The neighbor on the other side, a pensioner from the Great War named “Hawkshaw” Hawkins, owned a Rottweiler bitch that only had one pup at a time—which pup, at ten months old, had invariable achieved the size and general demeanor of a yearling rhinoceros, and was meaner than two acres of copperheads. Old Hawk kept his dogs tied up and he tormented them until they were nothing but devils; then he sold them to junk yards or oilfield supply depots or self-storage places for guard dogs, and got a good price.
There was a seven foot high fence around his property but he kept the dogs on chains anyway and these chains were about eight feet long. One morning his latest protégé, named Sugar Pie, thoughtlessly jumped over the fence and hanged himself. Mama was in the back yard watering when he did it, and she threw the hose down and rushed to the dog’s assistance. Uncle Carl was on our roof fixing our air conditioner and he told me about it when I got home from school.
“Your mama was watering the lawn in a mighty fetching halter top and tennis shorts when that big ol’ pup jumped the fence, but his chain only let him down on this side to a point where his toes just touched the top of the ground, and stretched out like that he was just about as tall as Opal was herself. She had him around the chest and pinned to the fence with the length of her body and was trying to shinny him up it far enough to loosen his collar and let him down. She was doing this by trying to hunch him up an inch at a time with pelvic thrusts, and the whole time the pup was helping by pushing down on her shoulders with his front paws and down on her hips with his back paws and making a kind of strangling sound like a canine demon in throes of sexual rapture.

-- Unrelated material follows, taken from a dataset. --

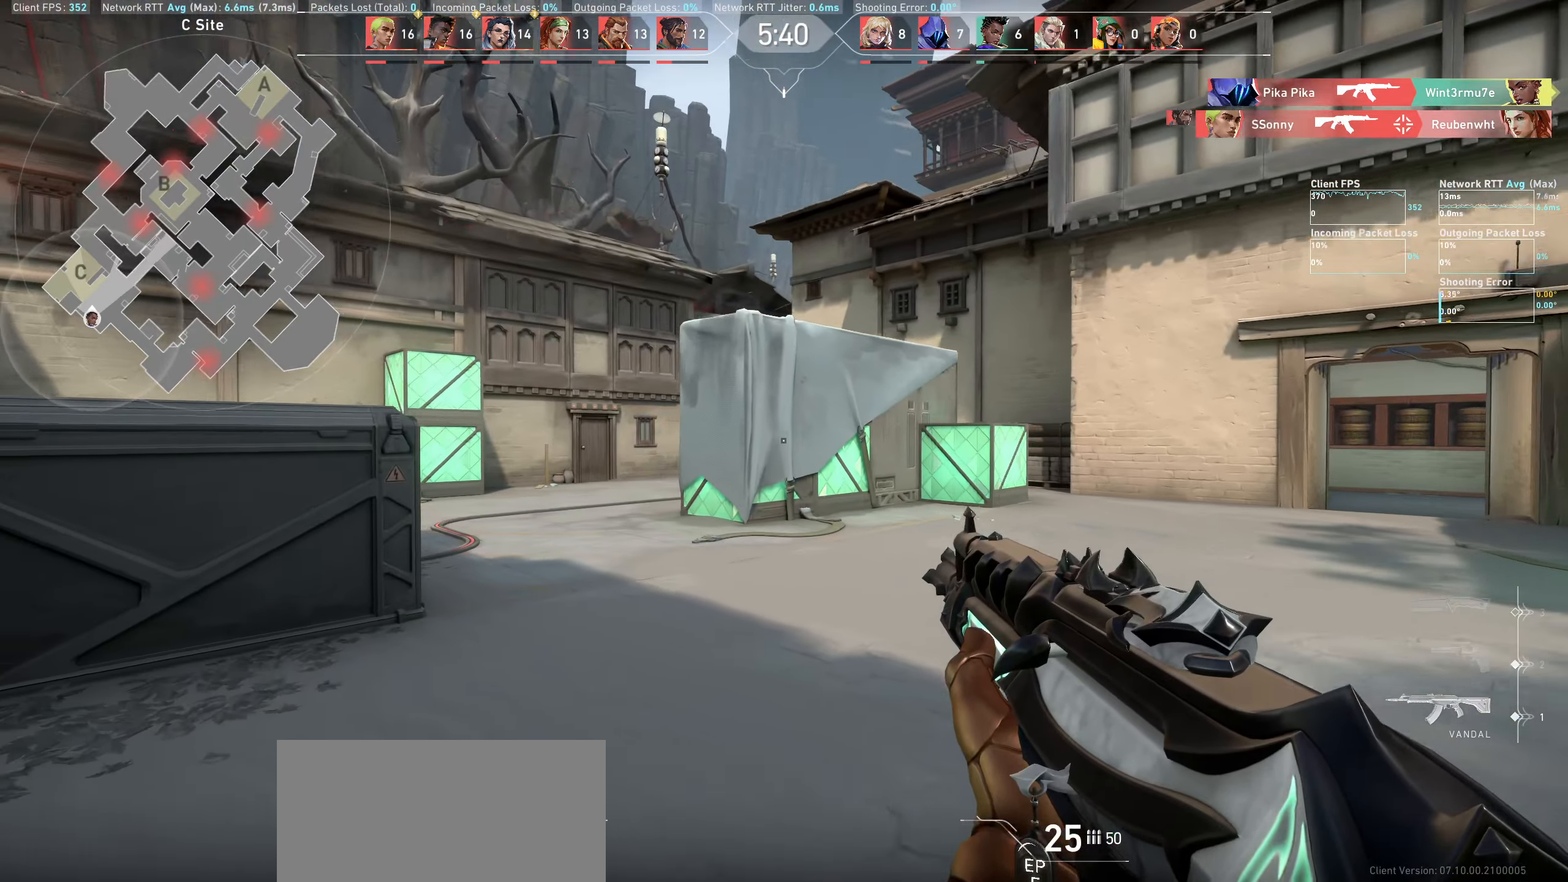
{"keys": ["a", "w"], "mouse": [], "events": []}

“Then,” Uncle Carl hooted through his laughter, “Then…the pup’s collar broke and your mama fell down on her back and her legs flew up with the pup between them struggling to regain his breath and his feet and it must have been about then that Miz Barr glanced out the window and saw what she “thought” was going on and called the cops.”

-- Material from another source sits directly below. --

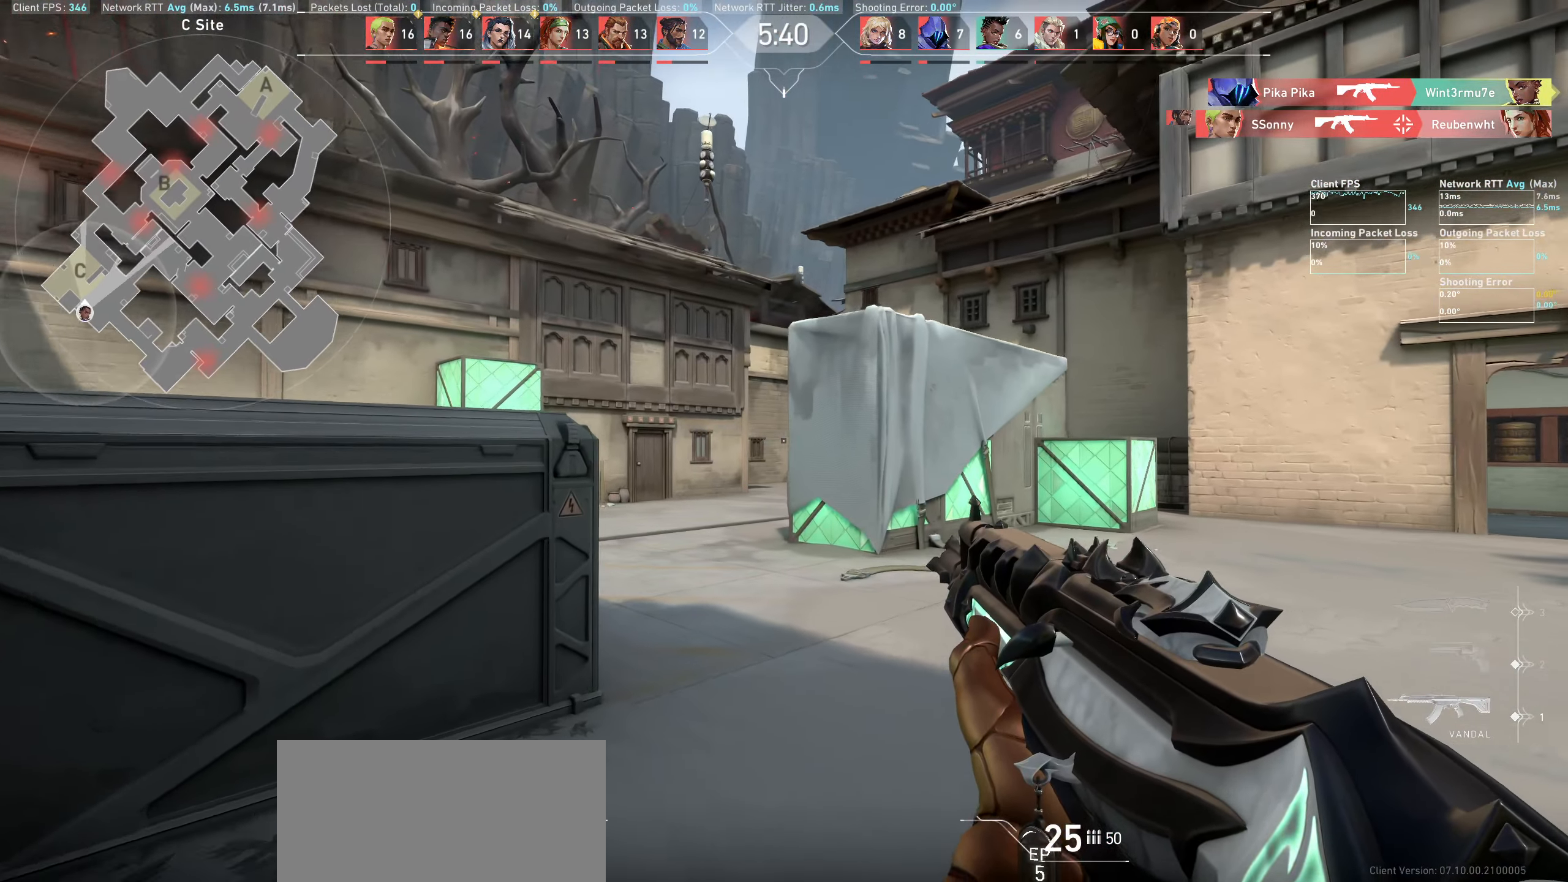
{"keys": ["a"], "mouse": [], "events": [[134, "w", "up"], [200, "a", "up"], [467, "a", "down"]]}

“Good Lord,” I said. “What happened then?
“Well,” Uncle Carl said, wiping the tears from his eyes with his hanky, “by the time the squad car got here, Opal and the pup had got themselves untangled and Mr. Hawkins had come and got his property and mama was back watering the lawn when the cops walked back and wanted to know what was going on. Mama smiled her smile of puzzled innocence and said, “Why nothing at all, officer.”
“We got a report of animal abuse.”
Mama fluttered her eyelashes and turned her head in an attitude of gorgeous disbelief, and the bedazzled cops went next door to speak to Miz Barr about the nasty penalties for filing a false police report.